Man’s main concern is not to gain pleasure or to avoid pain but rather to see a meaning in his life. That is why man is even ready to suffer, on the condition, to be sure, that his suffering has a meaning.
We must never forget that we may also find meaning in life even when confronted with a hopeless situation, when facing a fate that cannot be changed. For what then matters is to bear witness to the uniquely human potential at its best, which is to transform a personal tragedy into a triumph, to turn one’s predicament into a human achievement.
When we are no longer able to change a situation—just think of an incurable disease such as inoperable cancer—we are challenged to change ourselves.
Love is the only way to grasp another human being in the innermost core of his personality. No one can become fully aware of the very essence of another human being unless he loves him.
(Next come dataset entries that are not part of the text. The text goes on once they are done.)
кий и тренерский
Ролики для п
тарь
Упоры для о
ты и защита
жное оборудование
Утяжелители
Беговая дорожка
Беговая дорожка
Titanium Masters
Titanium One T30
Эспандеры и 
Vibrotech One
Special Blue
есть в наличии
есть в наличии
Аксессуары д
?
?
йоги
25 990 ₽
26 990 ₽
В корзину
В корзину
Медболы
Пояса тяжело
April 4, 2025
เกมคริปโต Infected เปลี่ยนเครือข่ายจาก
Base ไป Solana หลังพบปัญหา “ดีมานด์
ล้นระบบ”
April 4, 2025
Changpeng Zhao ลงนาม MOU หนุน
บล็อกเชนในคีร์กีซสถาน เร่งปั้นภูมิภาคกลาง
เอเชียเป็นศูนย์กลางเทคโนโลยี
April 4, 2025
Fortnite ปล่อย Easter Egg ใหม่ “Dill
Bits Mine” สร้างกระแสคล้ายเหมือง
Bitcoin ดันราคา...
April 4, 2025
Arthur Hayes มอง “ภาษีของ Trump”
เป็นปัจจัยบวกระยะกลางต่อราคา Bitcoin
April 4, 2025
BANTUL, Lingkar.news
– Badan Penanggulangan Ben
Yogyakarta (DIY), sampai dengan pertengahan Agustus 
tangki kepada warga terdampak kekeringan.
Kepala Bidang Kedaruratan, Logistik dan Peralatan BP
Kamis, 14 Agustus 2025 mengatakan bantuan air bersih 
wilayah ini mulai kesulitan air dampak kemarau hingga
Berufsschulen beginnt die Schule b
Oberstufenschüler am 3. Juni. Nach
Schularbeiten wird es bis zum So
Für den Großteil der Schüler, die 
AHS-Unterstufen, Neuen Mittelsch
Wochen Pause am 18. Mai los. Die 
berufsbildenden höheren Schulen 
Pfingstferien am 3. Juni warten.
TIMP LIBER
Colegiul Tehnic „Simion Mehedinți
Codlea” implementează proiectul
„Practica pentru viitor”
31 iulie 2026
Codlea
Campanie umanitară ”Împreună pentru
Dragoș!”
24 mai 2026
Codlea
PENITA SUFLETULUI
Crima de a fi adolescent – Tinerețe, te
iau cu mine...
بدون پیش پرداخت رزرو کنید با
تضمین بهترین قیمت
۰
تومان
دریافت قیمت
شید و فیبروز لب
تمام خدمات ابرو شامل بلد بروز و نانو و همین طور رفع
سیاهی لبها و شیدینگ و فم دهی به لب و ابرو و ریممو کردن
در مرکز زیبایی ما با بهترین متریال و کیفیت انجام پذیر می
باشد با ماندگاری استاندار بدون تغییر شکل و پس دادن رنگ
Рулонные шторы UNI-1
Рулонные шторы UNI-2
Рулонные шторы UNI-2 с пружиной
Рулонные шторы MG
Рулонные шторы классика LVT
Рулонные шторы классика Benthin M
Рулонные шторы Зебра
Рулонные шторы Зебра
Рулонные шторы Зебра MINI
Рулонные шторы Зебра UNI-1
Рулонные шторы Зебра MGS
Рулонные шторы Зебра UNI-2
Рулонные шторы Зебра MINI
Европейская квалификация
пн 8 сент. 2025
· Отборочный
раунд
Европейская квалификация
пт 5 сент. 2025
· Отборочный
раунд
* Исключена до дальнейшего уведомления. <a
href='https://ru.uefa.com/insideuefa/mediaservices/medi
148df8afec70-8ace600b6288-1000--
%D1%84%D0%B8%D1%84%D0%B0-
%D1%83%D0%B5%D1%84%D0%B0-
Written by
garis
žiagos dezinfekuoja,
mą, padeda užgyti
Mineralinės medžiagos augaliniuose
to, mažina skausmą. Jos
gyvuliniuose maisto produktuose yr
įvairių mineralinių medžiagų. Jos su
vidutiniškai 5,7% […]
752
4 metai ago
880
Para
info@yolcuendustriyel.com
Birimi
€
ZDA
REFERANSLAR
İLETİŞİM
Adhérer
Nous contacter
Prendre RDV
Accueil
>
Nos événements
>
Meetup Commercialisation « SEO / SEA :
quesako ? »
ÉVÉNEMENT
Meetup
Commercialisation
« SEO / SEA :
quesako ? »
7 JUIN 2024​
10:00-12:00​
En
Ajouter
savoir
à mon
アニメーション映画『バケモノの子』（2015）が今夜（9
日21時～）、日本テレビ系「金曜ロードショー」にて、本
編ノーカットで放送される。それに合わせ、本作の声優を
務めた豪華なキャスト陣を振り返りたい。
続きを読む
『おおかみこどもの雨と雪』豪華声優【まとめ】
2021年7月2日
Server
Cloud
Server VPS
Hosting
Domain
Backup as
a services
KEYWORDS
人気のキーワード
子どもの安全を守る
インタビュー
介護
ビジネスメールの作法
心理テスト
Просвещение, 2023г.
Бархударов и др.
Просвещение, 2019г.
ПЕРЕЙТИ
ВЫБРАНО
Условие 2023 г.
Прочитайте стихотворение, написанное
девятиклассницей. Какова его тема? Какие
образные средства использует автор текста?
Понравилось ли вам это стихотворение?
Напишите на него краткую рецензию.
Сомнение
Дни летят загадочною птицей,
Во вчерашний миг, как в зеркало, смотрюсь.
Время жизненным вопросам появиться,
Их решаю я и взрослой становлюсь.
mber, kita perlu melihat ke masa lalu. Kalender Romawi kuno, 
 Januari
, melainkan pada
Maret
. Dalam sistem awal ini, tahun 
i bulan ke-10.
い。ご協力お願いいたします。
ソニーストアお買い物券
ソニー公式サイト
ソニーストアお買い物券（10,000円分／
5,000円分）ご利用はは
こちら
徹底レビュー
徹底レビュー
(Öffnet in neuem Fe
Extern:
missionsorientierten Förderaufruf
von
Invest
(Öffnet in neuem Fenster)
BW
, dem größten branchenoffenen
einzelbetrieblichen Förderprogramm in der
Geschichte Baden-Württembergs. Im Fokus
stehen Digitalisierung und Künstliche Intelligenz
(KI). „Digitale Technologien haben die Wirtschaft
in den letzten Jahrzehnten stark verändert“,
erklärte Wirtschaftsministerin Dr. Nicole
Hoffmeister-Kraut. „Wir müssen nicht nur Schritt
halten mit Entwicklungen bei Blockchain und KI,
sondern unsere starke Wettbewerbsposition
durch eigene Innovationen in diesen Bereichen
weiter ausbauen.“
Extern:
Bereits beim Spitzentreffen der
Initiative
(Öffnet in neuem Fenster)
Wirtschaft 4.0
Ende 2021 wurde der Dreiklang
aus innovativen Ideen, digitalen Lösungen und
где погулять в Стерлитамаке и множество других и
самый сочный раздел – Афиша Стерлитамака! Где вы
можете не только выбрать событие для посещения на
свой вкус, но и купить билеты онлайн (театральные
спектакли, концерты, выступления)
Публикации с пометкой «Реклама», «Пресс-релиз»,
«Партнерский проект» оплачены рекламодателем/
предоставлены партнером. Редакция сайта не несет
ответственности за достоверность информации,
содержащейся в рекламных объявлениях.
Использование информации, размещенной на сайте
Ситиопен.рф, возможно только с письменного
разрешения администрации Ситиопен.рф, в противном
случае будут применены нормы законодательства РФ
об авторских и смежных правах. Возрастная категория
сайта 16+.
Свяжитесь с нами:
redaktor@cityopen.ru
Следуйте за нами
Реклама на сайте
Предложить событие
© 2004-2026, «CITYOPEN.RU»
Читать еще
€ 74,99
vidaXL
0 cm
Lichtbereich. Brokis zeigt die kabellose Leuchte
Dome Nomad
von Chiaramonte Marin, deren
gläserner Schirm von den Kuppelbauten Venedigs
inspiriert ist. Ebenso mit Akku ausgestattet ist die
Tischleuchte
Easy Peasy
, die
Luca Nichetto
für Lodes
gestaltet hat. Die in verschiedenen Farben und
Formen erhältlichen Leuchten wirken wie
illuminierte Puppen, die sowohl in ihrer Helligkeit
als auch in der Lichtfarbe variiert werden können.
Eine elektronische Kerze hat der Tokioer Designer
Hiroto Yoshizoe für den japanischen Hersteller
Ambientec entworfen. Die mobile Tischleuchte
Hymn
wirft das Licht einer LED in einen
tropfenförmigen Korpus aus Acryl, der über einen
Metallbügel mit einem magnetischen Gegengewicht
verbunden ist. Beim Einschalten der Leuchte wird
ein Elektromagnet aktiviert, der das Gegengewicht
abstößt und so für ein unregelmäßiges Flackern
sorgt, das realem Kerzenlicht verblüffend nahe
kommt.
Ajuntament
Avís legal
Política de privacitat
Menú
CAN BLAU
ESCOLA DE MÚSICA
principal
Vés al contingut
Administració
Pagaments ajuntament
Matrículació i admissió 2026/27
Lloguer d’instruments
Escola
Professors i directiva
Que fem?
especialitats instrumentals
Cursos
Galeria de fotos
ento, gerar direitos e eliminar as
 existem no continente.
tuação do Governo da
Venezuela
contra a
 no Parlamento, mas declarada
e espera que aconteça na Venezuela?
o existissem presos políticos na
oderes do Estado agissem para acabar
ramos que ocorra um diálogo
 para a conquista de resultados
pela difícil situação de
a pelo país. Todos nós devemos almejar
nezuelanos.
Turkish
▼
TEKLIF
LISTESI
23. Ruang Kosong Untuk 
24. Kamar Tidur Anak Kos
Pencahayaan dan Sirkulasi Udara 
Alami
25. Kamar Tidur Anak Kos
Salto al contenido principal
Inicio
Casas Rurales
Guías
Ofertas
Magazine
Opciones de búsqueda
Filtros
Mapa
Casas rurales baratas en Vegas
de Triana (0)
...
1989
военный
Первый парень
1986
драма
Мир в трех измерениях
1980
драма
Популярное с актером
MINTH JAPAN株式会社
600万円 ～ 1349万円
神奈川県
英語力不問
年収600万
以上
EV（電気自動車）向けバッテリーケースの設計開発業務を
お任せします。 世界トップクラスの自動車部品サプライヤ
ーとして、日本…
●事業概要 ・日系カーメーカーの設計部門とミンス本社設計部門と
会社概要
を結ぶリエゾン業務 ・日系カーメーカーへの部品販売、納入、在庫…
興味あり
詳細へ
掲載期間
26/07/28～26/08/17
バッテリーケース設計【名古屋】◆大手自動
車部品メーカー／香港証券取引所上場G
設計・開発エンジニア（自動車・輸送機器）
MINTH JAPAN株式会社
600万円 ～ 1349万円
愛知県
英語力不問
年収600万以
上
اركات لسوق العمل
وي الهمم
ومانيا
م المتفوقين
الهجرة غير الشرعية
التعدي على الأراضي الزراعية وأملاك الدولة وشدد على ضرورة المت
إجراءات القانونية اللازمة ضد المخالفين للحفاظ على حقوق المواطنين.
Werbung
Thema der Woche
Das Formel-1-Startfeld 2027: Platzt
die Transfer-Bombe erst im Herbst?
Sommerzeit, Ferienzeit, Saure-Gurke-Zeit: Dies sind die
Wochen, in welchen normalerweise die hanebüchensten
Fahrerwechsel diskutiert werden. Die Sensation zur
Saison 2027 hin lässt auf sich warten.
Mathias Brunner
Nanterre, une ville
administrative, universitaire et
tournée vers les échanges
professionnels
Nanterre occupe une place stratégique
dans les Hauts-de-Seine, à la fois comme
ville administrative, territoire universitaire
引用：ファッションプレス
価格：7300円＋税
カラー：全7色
I wish to stress that the true meaning of life is to be discovered in the world rather than within man or his own psyche, as though it were a closed system. I have termed this constitutive characteristic “the self-transcendence of human existence.” It denotes the fact that being human always points, and is directed, to something, or someone, other than oneself—be it a meaning to fulfill or another human being to encounter. The more one forgets himself—by giving himself to a cause to serve or another person to love—the more human he is and the more he actualizes himself. What is called self-actualization is not an attainable aim at all, for the simple reason that the more one would strive for it, the more he would miss it. In other words, self-actualization is possible only as a side-effect of self- transcendence.